Stored data
□ □ □ □ □ □ □

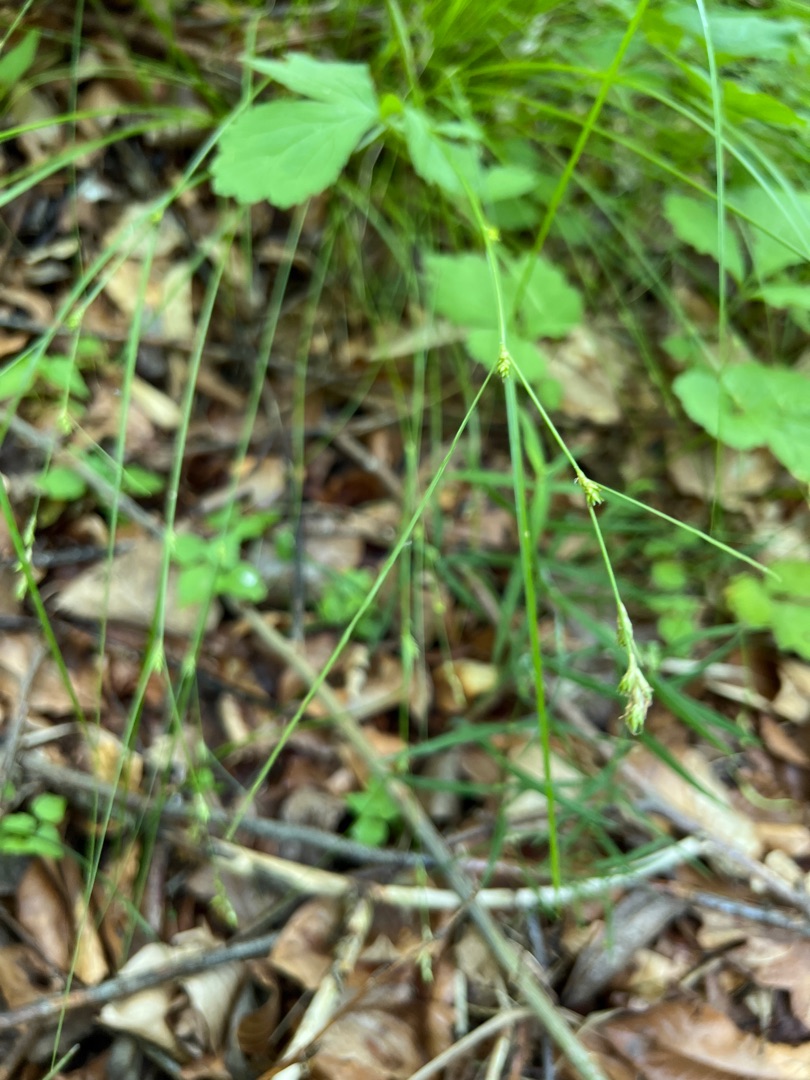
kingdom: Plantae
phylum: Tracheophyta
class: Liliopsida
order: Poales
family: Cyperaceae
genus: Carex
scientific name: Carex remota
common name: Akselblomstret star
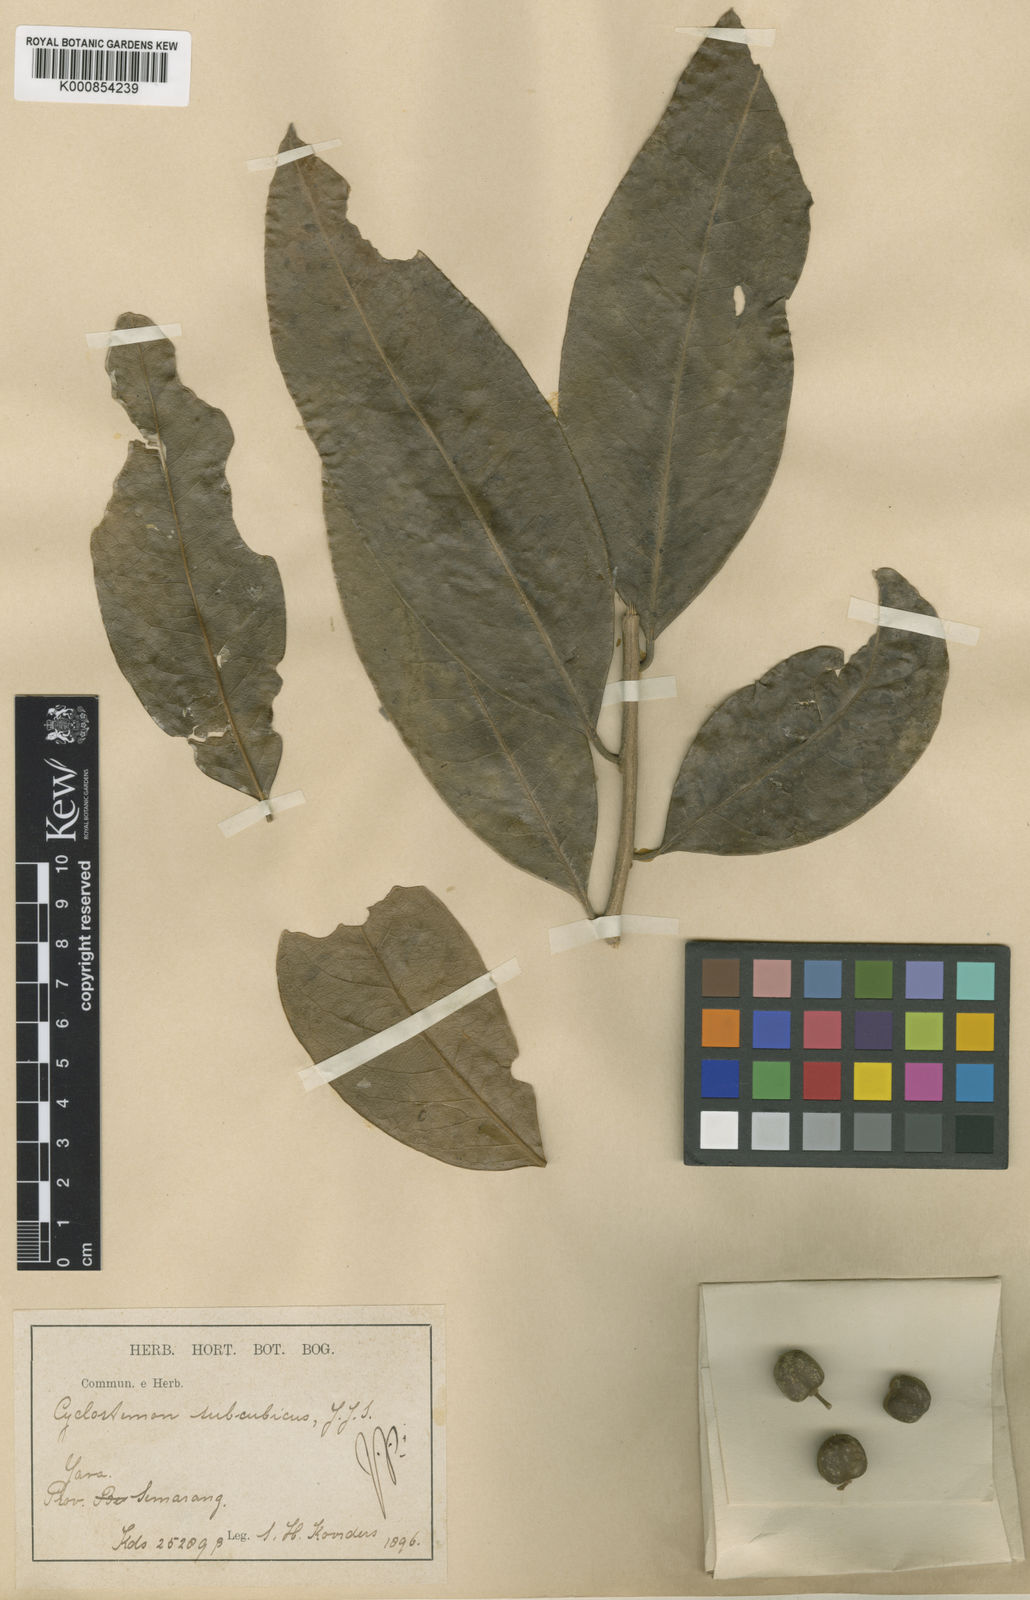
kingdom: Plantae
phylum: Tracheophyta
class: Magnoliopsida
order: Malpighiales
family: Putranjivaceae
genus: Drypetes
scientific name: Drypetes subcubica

□ □ □ □ □ □ □

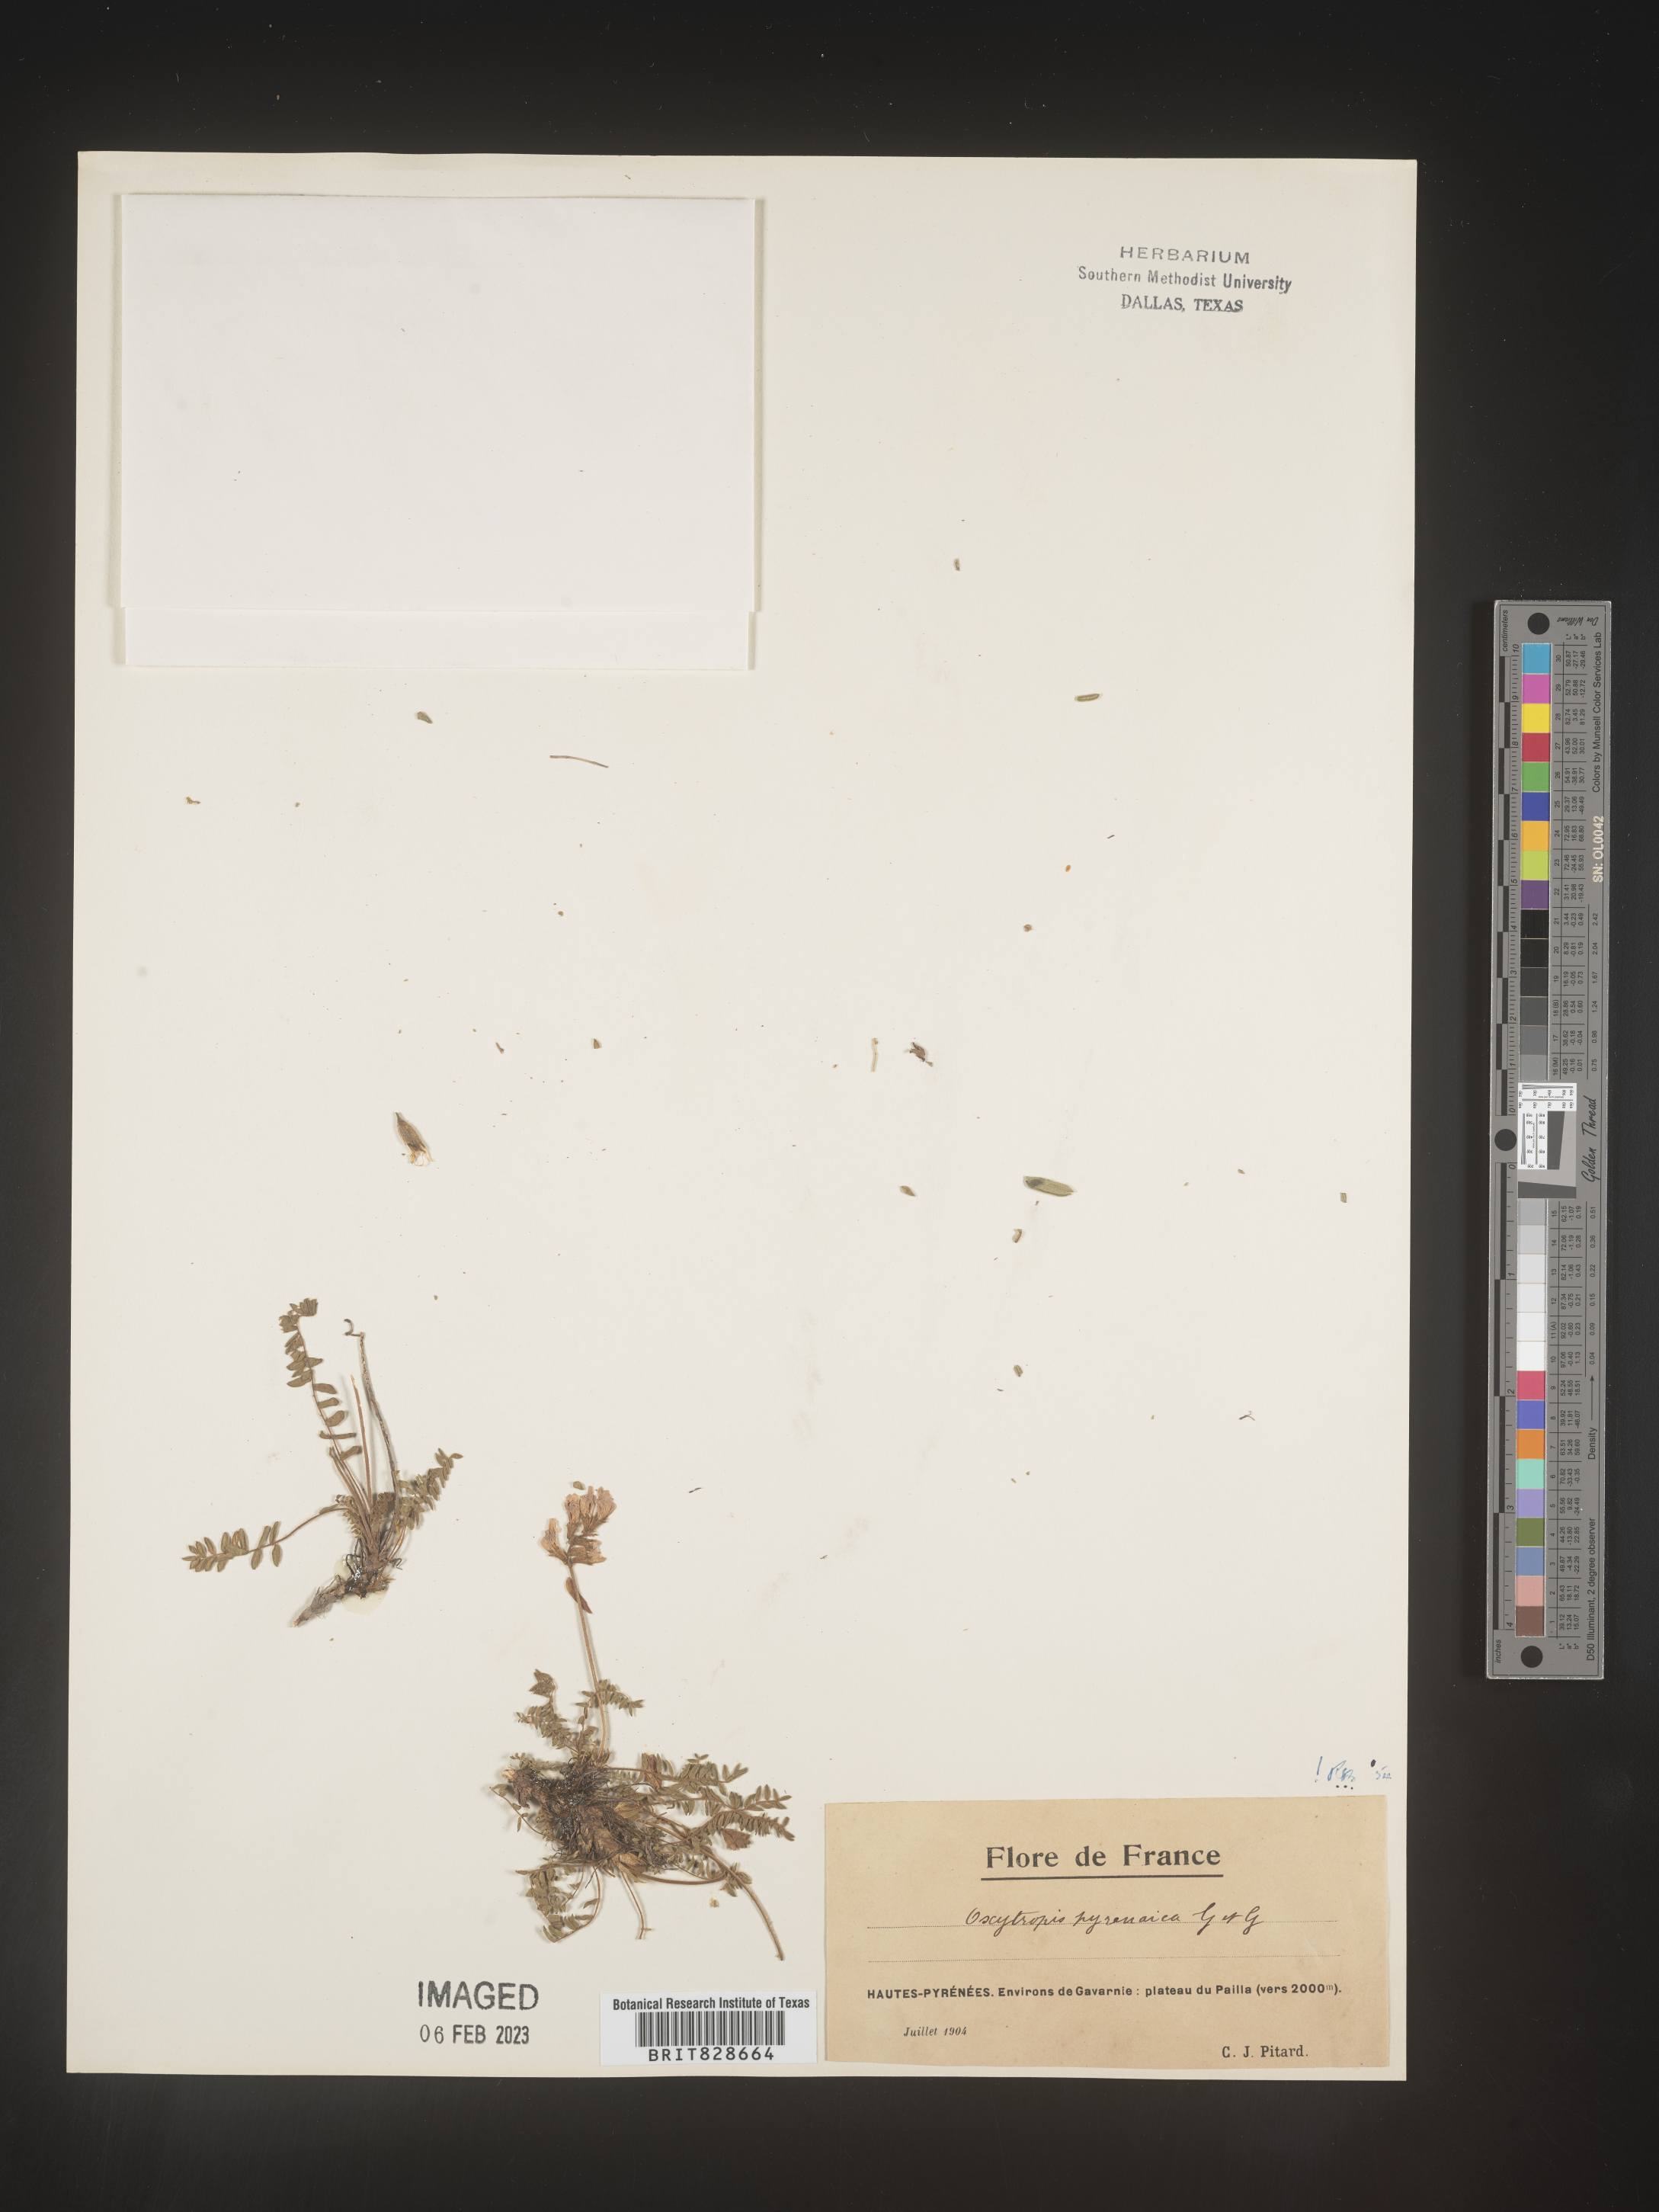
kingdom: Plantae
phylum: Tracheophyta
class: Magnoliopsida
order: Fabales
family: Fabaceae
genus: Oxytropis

□ □ □ □ □ □ □

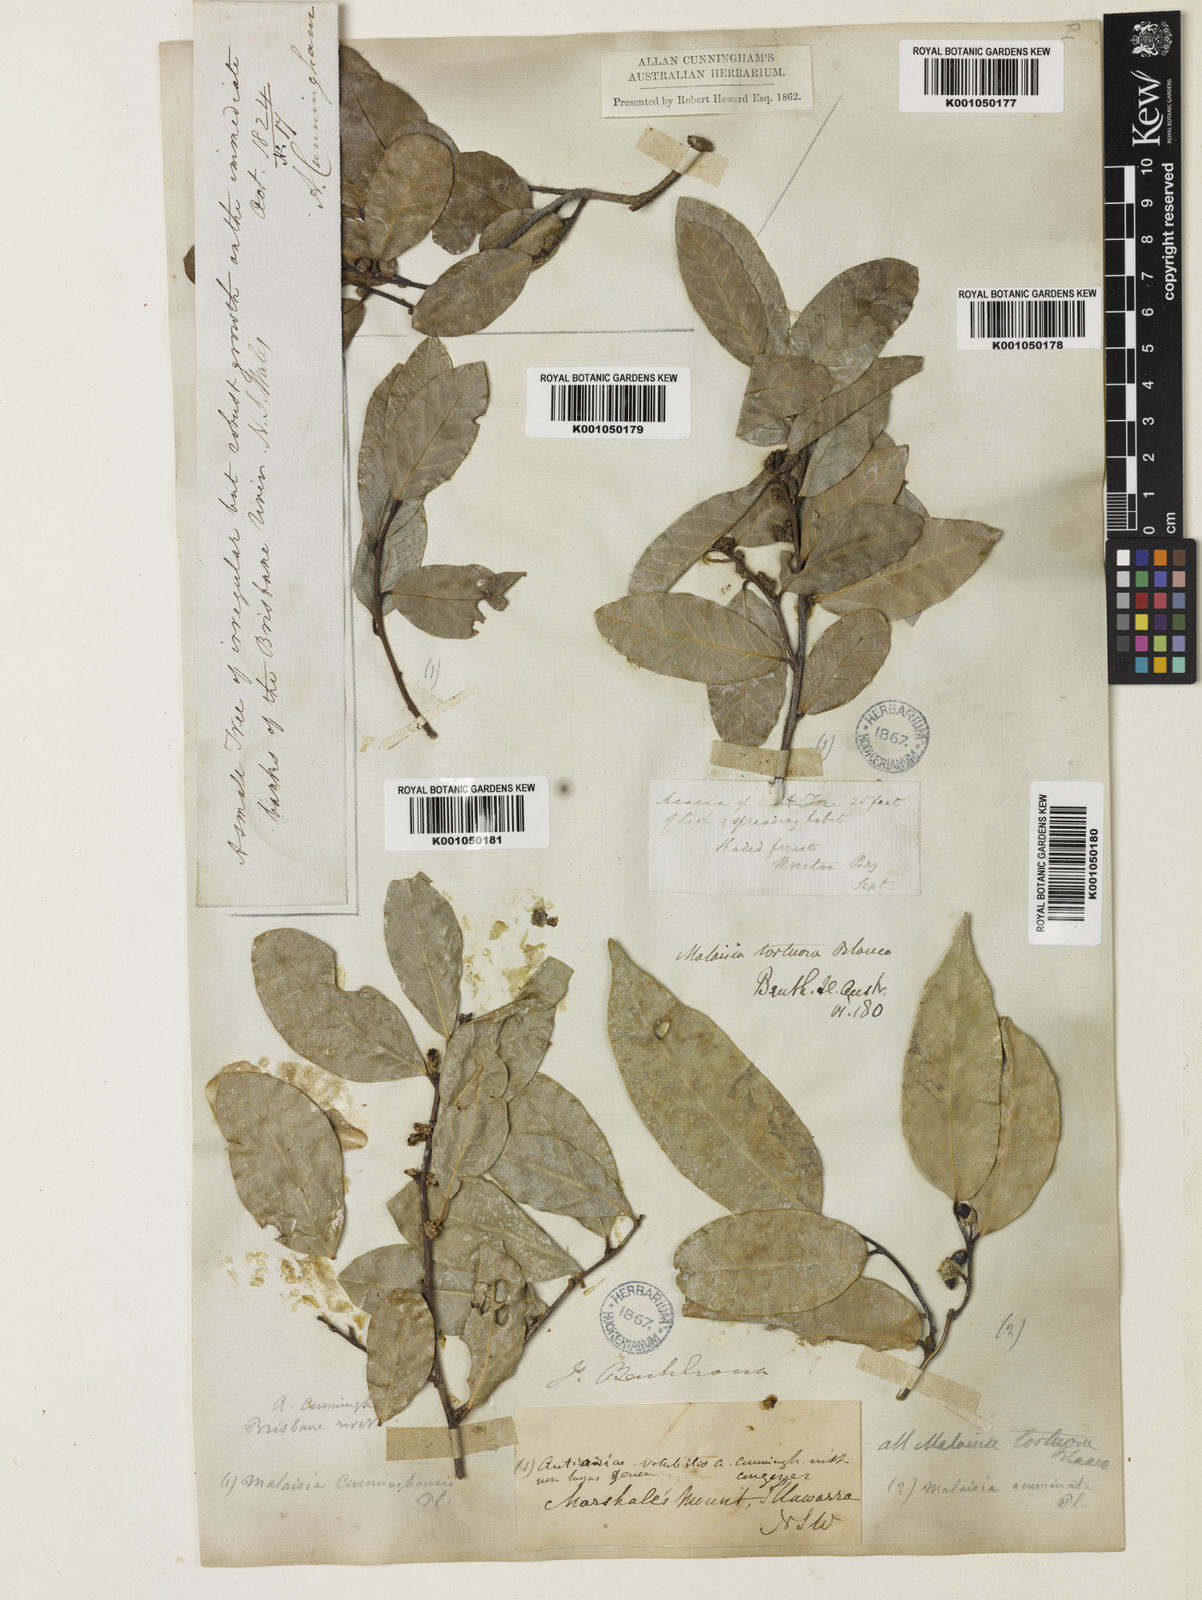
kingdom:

□ □ □ □ □ □ □

Goal
Present the lines as a Markdown table with the columns No. and Line, beginning at the line that contains "common name: Akselblomstret star" and stopping after the line that contains "genus: Drypetes". Skip blank lines and leave the pictures out.

Written answer
| No. | Line |
|---|---|
| 1 | common name: Akselblomstret star |
| 2 | kingdom: Plantae |
| 3 | phylum: Tracheophyta |
| 4 | class: Magnoliopsida |
| 5 | order: Malpighiales |
| 6 | family: Putranjivaceae |
| 7 | genus: Drypetes |